◆ **Brief**
Below are entries. Reproduce exactly the lines between the line holding "ifdef::iISV[]" and the line holding "endif::RC[]", inclusive, and only those.

◆ **Source data**
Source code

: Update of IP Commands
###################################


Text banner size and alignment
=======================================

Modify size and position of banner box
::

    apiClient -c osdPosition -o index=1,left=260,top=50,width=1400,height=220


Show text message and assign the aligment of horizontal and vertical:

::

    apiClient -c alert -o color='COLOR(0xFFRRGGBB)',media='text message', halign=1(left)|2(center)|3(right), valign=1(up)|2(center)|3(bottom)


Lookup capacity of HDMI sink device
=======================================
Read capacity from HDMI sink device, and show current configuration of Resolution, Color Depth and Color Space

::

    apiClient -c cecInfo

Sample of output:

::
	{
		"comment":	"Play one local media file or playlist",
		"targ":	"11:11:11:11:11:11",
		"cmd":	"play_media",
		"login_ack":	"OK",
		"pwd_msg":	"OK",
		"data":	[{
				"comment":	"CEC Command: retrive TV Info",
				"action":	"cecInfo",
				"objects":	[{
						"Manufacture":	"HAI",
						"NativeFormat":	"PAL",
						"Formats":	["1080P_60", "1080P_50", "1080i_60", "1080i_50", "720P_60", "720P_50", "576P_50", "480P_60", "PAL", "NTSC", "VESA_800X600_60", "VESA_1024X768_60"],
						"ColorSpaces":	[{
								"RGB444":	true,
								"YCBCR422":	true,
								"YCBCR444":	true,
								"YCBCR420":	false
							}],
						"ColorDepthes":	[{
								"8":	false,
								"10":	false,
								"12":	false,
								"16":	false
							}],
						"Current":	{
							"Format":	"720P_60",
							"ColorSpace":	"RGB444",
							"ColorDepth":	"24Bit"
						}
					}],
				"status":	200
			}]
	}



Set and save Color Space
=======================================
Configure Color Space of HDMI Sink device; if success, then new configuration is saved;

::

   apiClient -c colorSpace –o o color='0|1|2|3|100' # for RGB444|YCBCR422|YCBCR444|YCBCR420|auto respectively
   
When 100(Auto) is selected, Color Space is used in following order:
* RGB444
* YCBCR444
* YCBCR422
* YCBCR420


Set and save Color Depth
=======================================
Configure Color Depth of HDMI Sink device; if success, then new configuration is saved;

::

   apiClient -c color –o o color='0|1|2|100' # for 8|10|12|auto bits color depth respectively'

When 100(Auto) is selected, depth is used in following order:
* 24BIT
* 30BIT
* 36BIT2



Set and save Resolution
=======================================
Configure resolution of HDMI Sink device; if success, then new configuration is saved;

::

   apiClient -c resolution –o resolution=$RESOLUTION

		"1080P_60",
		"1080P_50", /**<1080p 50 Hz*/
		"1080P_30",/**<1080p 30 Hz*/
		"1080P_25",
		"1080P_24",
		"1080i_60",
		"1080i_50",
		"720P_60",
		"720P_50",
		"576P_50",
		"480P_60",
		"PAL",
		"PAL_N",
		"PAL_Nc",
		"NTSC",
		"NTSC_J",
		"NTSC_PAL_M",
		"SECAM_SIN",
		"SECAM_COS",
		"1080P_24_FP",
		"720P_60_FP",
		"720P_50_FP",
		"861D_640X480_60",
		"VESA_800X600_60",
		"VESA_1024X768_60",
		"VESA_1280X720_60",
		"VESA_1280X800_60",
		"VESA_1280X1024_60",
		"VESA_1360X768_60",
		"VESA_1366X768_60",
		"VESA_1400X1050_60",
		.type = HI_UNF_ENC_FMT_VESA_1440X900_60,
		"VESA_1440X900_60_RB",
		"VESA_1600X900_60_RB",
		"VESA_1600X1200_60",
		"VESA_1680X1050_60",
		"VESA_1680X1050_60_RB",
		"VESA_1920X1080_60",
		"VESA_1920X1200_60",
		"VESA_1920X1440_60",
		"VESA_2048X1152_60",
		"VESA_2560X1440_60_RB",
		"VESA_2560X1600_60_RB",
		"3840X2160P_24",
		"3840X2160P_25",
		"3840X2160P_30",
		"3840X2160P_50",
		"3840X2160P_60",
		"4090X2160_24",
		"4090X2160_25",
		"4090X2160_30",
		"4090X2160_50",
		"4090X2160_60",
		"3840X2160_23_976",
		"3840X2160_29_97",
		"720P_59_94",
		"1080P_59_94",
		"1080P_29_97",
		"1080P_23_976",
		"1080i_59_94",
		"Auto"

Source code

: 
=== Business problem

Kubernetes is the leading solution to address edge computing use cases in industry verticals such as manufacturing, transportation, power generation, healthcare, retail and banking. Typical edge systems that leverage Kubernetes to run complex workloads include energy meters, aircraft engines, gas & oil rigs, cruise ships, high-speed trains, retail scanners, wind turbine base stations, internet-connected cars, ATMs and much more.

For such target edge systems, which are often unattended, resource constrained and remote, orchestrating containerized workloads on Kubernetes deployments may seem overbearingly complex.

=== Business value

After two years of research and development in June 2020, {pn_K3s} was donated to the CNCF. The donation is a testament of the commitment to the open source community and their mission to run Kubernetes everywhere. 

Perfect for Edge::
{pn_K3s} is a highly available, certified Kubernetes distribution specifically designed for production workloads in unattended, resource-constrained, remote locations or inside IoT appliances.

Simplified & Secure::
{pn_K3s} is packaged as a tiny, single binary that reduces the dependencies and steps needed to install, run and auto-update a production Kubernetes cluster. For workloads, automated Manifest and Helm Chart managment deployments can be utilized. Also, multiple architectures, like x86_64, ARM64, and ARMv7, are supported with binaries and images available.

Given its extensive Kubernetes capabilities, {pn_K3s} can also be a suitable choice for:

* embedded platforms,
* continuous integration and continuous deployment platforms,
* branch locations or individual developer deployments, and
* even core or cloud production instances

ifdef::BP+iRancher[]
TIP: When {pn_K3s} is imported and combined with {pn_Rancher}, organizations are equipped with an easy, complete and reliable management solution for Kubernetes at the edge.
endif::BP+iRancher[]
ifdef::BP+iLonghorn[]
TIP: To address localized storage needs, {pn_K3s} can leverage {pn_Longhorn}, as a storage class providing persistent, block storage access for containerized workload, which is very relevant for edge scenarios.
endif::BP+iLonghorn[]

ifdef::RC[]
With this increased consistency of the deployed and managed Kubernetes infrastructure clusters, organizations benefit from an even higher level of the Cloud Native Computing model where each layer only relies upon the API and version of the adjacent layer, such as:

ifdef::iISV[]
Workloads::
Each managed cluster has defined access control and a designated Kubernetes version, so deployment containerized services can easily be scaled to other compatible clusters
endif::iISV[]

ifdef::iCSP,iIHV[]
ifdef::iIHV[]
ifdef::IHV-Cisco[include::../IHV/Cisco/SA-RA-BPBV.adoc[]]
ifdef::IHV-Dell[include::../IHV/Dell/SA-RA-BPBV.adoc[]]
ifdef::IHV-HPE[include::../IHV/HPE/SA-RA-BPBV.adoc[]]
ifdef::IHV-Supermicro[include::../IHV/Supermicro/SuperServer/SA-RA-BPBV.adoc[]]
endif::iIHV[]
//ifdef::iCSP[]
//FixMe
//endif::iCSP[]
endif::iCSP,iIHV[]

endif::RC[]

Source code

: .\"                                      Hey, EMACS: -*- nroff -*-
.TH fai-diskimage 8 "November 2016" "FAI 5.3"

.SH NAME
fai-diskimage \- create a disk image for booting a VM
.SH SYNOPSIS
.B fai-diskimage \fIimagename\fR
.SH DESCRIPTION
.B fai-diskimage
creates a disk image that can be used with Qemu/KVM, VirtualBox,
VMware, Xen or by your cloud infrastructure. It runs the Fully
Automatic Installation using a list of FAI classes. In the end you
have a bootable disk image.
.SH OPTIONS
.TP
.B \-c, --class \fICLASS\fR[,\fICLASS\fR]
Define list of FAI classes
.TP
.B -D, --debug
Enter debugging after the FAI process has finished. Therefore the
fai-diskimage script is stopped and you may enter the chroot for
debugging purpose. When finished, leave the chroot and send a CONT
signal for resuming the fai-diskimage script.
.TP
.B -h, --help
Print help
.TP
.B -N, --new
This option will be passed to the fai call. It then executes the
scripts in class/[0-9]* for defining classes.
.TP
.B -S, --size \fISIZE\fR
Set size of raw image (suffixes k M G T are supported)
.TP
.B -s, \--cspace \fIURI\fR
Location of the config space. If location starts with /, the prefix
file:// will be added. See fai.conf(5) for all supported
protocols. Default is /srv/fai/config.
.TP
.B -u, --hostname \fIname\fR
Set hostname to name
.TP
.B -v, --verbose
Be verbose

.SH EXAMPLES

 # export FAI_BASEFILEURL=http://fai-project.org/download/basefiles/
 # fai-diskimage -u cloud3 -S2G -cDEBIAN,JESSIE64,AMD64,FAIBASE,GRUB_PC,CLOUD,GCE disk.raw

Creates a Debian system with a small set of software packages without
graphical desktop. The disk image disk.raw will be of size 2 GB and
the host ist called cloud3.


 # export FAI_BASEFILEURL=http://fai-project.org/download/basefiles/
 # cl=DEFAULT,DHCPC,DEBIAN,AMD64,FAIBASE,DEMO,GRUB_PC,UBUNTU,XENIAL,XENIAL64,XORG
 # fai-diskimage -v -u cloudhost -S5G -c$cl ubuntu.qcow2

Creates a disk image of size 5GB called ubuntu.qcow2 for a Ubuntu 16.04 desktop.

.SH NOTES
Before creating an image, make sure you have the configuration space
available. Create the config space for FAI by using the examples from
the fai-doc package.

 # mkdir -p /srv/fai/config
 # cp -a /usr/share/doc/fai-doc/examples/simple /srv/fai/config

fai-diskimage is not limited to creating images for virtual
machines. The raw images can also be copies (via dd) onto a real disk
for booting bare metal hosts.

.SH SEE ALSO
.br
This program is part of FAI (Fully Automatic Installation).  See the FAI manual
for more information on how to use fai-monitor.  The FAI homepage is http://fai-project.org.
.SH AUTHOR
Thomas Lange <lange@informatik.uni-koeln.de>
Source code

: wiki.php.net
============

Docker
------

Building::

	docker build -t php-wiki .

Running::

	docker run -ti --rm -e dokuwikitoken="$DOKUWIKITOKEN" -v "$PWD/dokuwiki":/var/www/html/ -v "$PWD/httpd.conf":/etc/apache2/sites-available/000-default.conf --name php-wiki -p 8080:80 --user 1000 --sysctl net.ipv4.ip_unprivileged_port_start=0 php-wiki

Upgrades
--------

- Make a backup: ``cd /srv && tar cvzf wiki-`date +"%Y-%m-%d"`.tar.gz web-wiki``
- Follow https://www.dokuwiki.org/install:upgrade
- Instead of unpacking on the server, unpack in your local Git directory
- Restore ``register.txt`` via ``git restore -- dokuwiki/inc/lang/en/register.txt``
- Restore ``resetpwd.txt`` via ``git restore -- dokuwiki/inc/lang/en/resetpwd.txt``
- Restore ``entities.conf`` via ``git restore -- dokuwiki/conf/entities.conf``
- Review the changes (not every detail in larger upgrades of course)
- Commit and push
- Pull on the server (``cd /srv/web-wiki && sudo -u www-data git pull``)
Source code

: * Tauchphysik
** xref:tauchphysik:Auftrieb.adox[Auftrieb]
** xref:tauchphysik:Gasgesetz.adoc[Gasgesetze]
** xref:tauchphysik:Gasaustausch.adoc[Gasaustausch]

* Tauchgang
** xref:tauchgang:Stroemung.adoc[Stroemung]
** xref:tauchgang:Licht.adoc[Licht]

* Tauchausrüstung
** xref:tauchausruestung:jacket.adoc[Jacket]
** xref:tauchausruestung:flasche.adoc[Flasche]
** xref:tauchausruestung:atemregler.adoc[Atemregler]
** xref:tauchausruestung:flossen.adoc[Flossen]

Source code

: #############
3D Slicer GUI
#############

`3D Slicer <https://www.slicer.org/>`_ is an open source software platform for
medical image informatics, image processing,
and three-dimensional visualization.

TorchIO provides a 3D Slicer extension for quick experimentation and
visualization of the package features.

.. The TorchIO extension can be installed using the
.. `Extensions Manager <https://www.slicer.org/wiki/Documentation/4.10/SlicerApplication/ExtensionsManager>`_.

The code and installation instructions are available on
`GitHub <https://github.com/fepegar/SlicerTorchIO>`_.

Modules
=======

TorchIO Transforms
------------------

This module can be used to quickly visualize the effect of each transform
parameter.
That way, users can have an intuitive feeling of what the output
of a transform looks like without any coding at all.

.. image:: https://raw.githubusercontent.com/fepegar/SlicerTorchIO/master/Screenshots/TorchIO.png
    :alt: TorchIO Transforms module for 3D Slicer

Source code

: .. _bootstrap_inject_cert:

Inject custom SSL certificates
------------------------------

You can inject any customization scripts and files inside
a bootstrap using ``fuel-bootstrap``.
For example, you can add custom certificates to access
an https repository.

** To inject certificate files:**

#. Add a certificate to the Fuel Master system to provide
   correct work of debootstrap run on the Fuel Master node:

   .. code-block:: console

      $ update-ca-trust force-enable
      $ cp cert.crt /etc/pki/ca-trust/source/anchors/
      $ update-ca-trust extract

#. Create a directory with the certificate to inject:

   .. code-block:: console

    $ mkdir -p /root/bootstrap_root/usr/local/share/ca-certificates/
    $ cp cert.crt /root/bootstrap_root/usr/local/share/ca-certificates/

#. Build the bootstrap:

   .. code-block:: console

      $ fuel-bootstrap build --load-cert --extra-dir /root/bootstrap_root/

◆ **The answer**
ifdef::iISV[]
Workloads::
Each managed cluster has defined access control and a designated Kubernetes version, so deployment containerized services can easily be scaled to other compatible clusters
endif::iISV[]

ifdef::iCSP,iIHV[]
ifdef::iIHV[]
ifdef::IHV-Cisco[include::../IHV/Cisco/SA-RA-BPBV.adoc[]]
ifdef::IHV-Dell[include::../IHV/Dell/SA-RA-BPBV.adoc[]]
ifdef::IHV-HPE[include::../IHV/HPE/SA-RA-BPBV.adoc[]]
ifdef::IHV-Supermicro[include::../IHV/Supermicro/SuperServer/SA-RA-BPBV.adoc[]]
endif::iIHV[]
//ifdef::iCSP[]
//FixMe
//endif::iCSP[]
endif::iCSP,iIHV[]

endif::RC[]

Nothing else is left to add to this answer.